A recent case from the Delaware Court of Chancery, In Re Orchard Enterprises, Inc. (Del. Ch. February 28, 2014), provides a vivid reminder of what can go wrong when a majority stockholder attempts to buy out the minority. Among other things, the Orchard court found fault with a number of issues raised in the proposed buyout, including raising one issue that many investors may find counterintuitive to the proposition of “freedom of negotiation.” In Orchard, the controlling stockholder, a holder of approximately 42% of common stock and 99% of convertible preferred stock for total voting power of approximately 53.3%, wanted to buy out the minority holders of common stock. Faced with the possibility of such a transaction, the company’s board of directors established a special committee to negotiate the buyout. At the time of such negotiations, the company had also received interest from potential third-party buyers for an acquisition of the entire company. 

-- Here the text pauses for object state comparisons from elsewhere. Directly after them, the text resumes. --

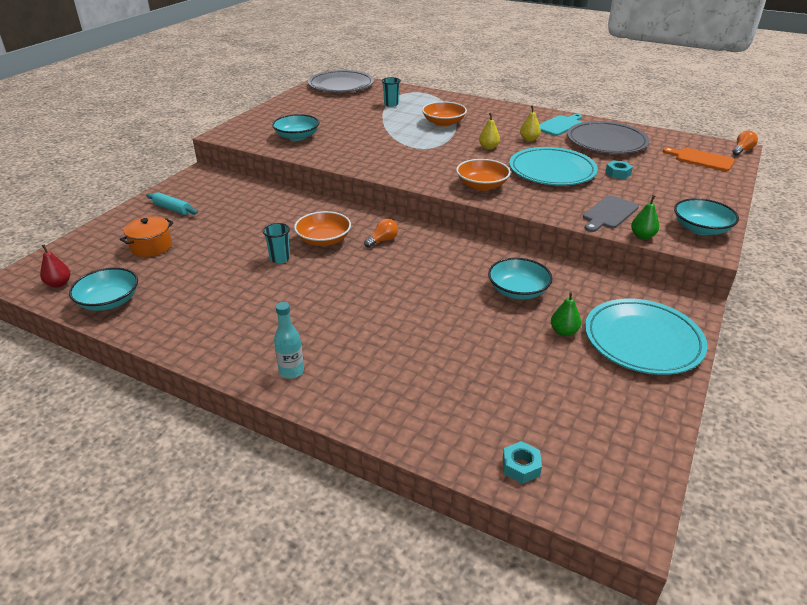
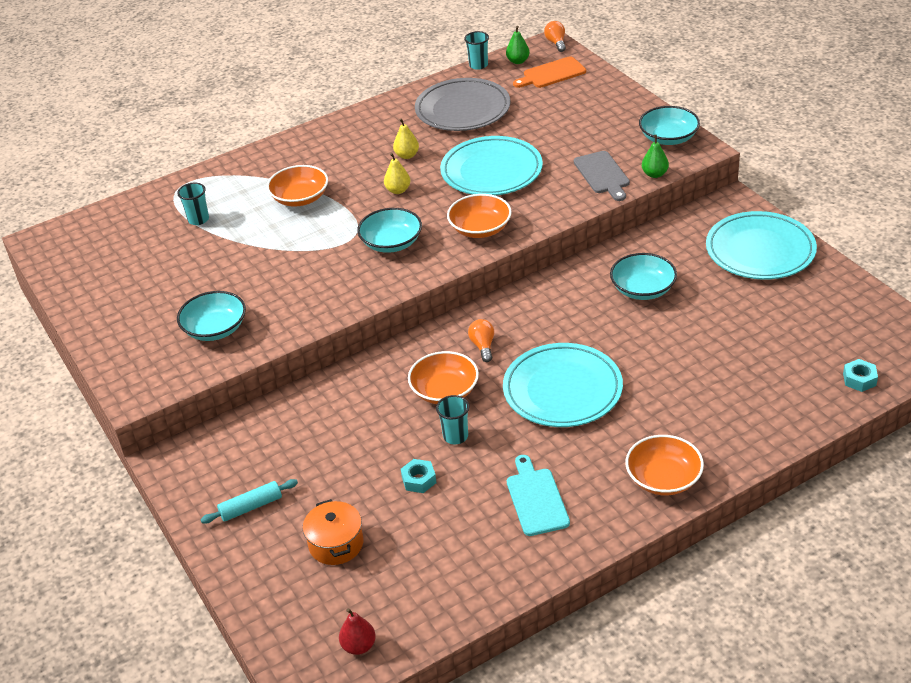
camera: 55 degrees left, 5 degrees up
(109, 301) = (437, 601): turquoise bowl -> turquoise bowl (391, 243)
(291, 371) = (663, 478): turquoise bottle -> orange bowl
(341, 85) = (82, 242): grey plate -> none
(362, 288) = (562, 390): none -> turquoise plate
(559, 125) = (393, 121): turquoise cutting board -> turquoise cutting board (536, 499)
(563, 332) = (720, 288): green pear -> green pear (518, 61)
(618, 173) = (534, 134): turquoise nut -> turquoise nut (419, 480)
(665, 132) = (478, 65): none -> turquoise cup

In light of these competing offers, the special committee discussed a potential third-party sale with the controlling stockholder, and the controlling stockholder indicated that it would only do a deal with a third party if the controlling stockholder received the full liquidation preference for its preferred stock in the transaction. Because the controlling stockholder had a sufficiently large ownership position to block a third-party sale, the special committee referred the potential third-party buyer to the controlling stockholder for direct negotiations. In these negotiations, the controlling stockholder ultimately demanded a significant premium over the face value liquidation preference of the preferred stock (a more aggressive position than was represented to the special committee). The negotiations eventually fell apart. Left with no clear third-party alternative, the special committee and controlling stockholder negotiated a buyout transaction subject to a go-shop period and a condition that a majority of the minority approve the transaction. Following distribution of a proxy and a vote of the stockholders, the controlling stockholder and special committee completed the buyout transaction.

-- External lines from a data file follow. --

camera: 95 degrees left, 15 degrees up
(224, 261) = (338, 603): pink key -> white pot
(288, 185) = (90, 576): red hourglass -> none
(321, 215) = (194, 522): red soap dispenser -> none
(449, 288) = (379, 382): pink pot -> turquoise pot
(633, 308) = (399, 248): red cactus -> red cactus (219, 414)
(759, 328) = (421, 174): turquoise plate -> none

Although a controlling stockholder might think that it is free to take any position it wants in negotiations, and reserves the right to change its mind and demand a higher price from a third party than it originally indicated, the court thought differently. The court suggested that if a controlling stockholder misrepresents its willingness to sell (and the applicable terms on which it would sell) to the company and the special committee, then such misrepresentations can completely undermine an otherwise appropriate special committee process. Although the court did not make any factual determinations, the court suggested that the controlling stockholder’s alleged misrepresentations (1) removed the special committee’s reasons to oppose the controlling stockholder’s influence or get involved in the third-party negotiations to ensure proper representation of the minority stockholders’ interests and (2) lessened the ability of the special committee to rely on a go-shop provision in the eventual buyout, which the special committee relied on as evidence of satisfaction of its fiduciary duties.

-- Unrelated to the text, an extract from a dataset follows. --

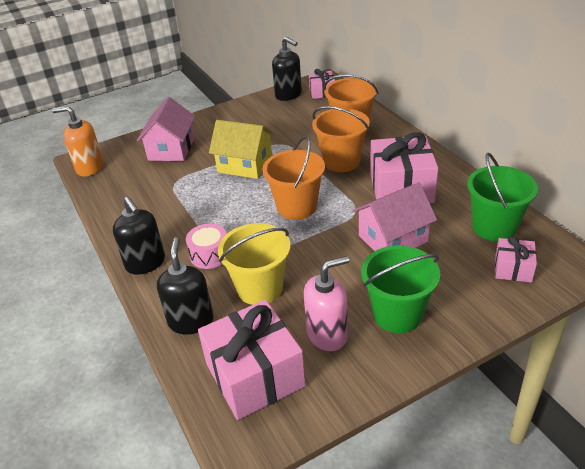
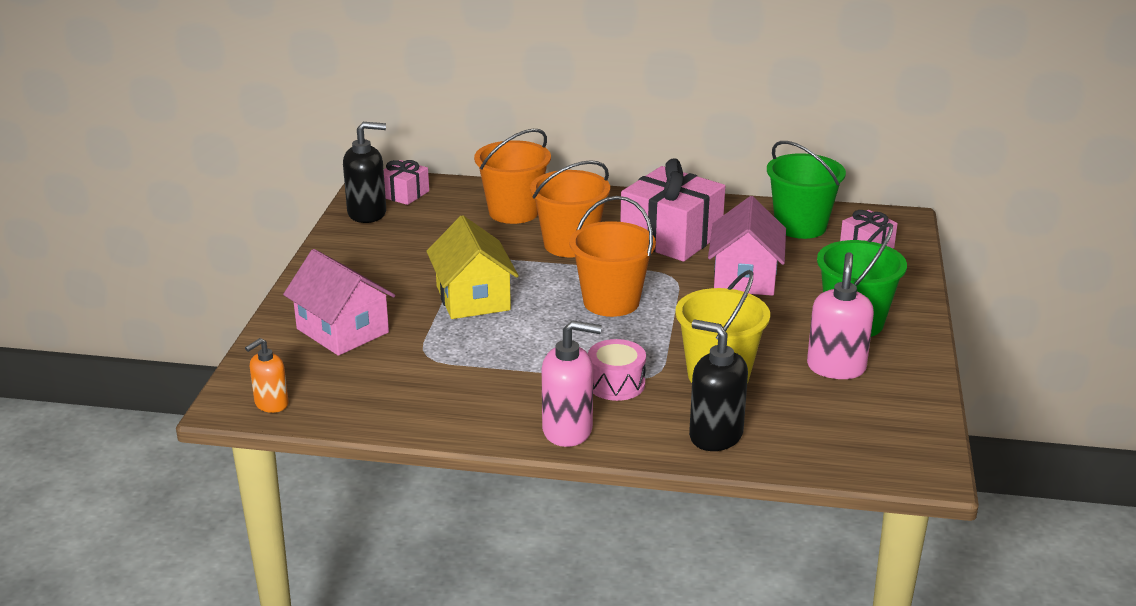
camera: 55 degrees left, 10 degrees down
(90, 167) = (271, 404): orange soap dispenser -> orange soap dispenser, size x0.63
(145, 263) = (568, 430): black soap dispenser -> pink soap dispenser
(245, 165) = (473, 298): yellow house -> yellow house turned 75 degrees counterclockwise
(255, 375) = (844, 427): pink gift -> none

While many majority stockholders find the procedural issues associated with minority buyouts to be frustrating, they can be avoided with proper planning. At the outset of an investment, consider negotiating the specific terms of a buyout or repurchase of minority stockholders, including a mechanism for such a repurchase and an agreed valuation method for such repurchase. In particular, when the future minority investors agree to those contractual provisions in an arm's-length negotiation prior to a majority investment and the existence of a controlling stockholder, the eventual buyout process is simplified and avoids the myriad of troubles described above. Similarly, in a minority investment situation, a “drag-along” right with an agreed valuation method can also be very useful for the controlling stockholder, because the controlling stockholder can sell to a third party without the added uncertainty that the minority would bring to negotiations. Finally, an anticipated controlling stockholder should consider if it makes sense to use a limited liability company with an agreed waiver of fiduciary duties, because that would provide the controlling stockholder with the more intuitive “freedom of negotiation.”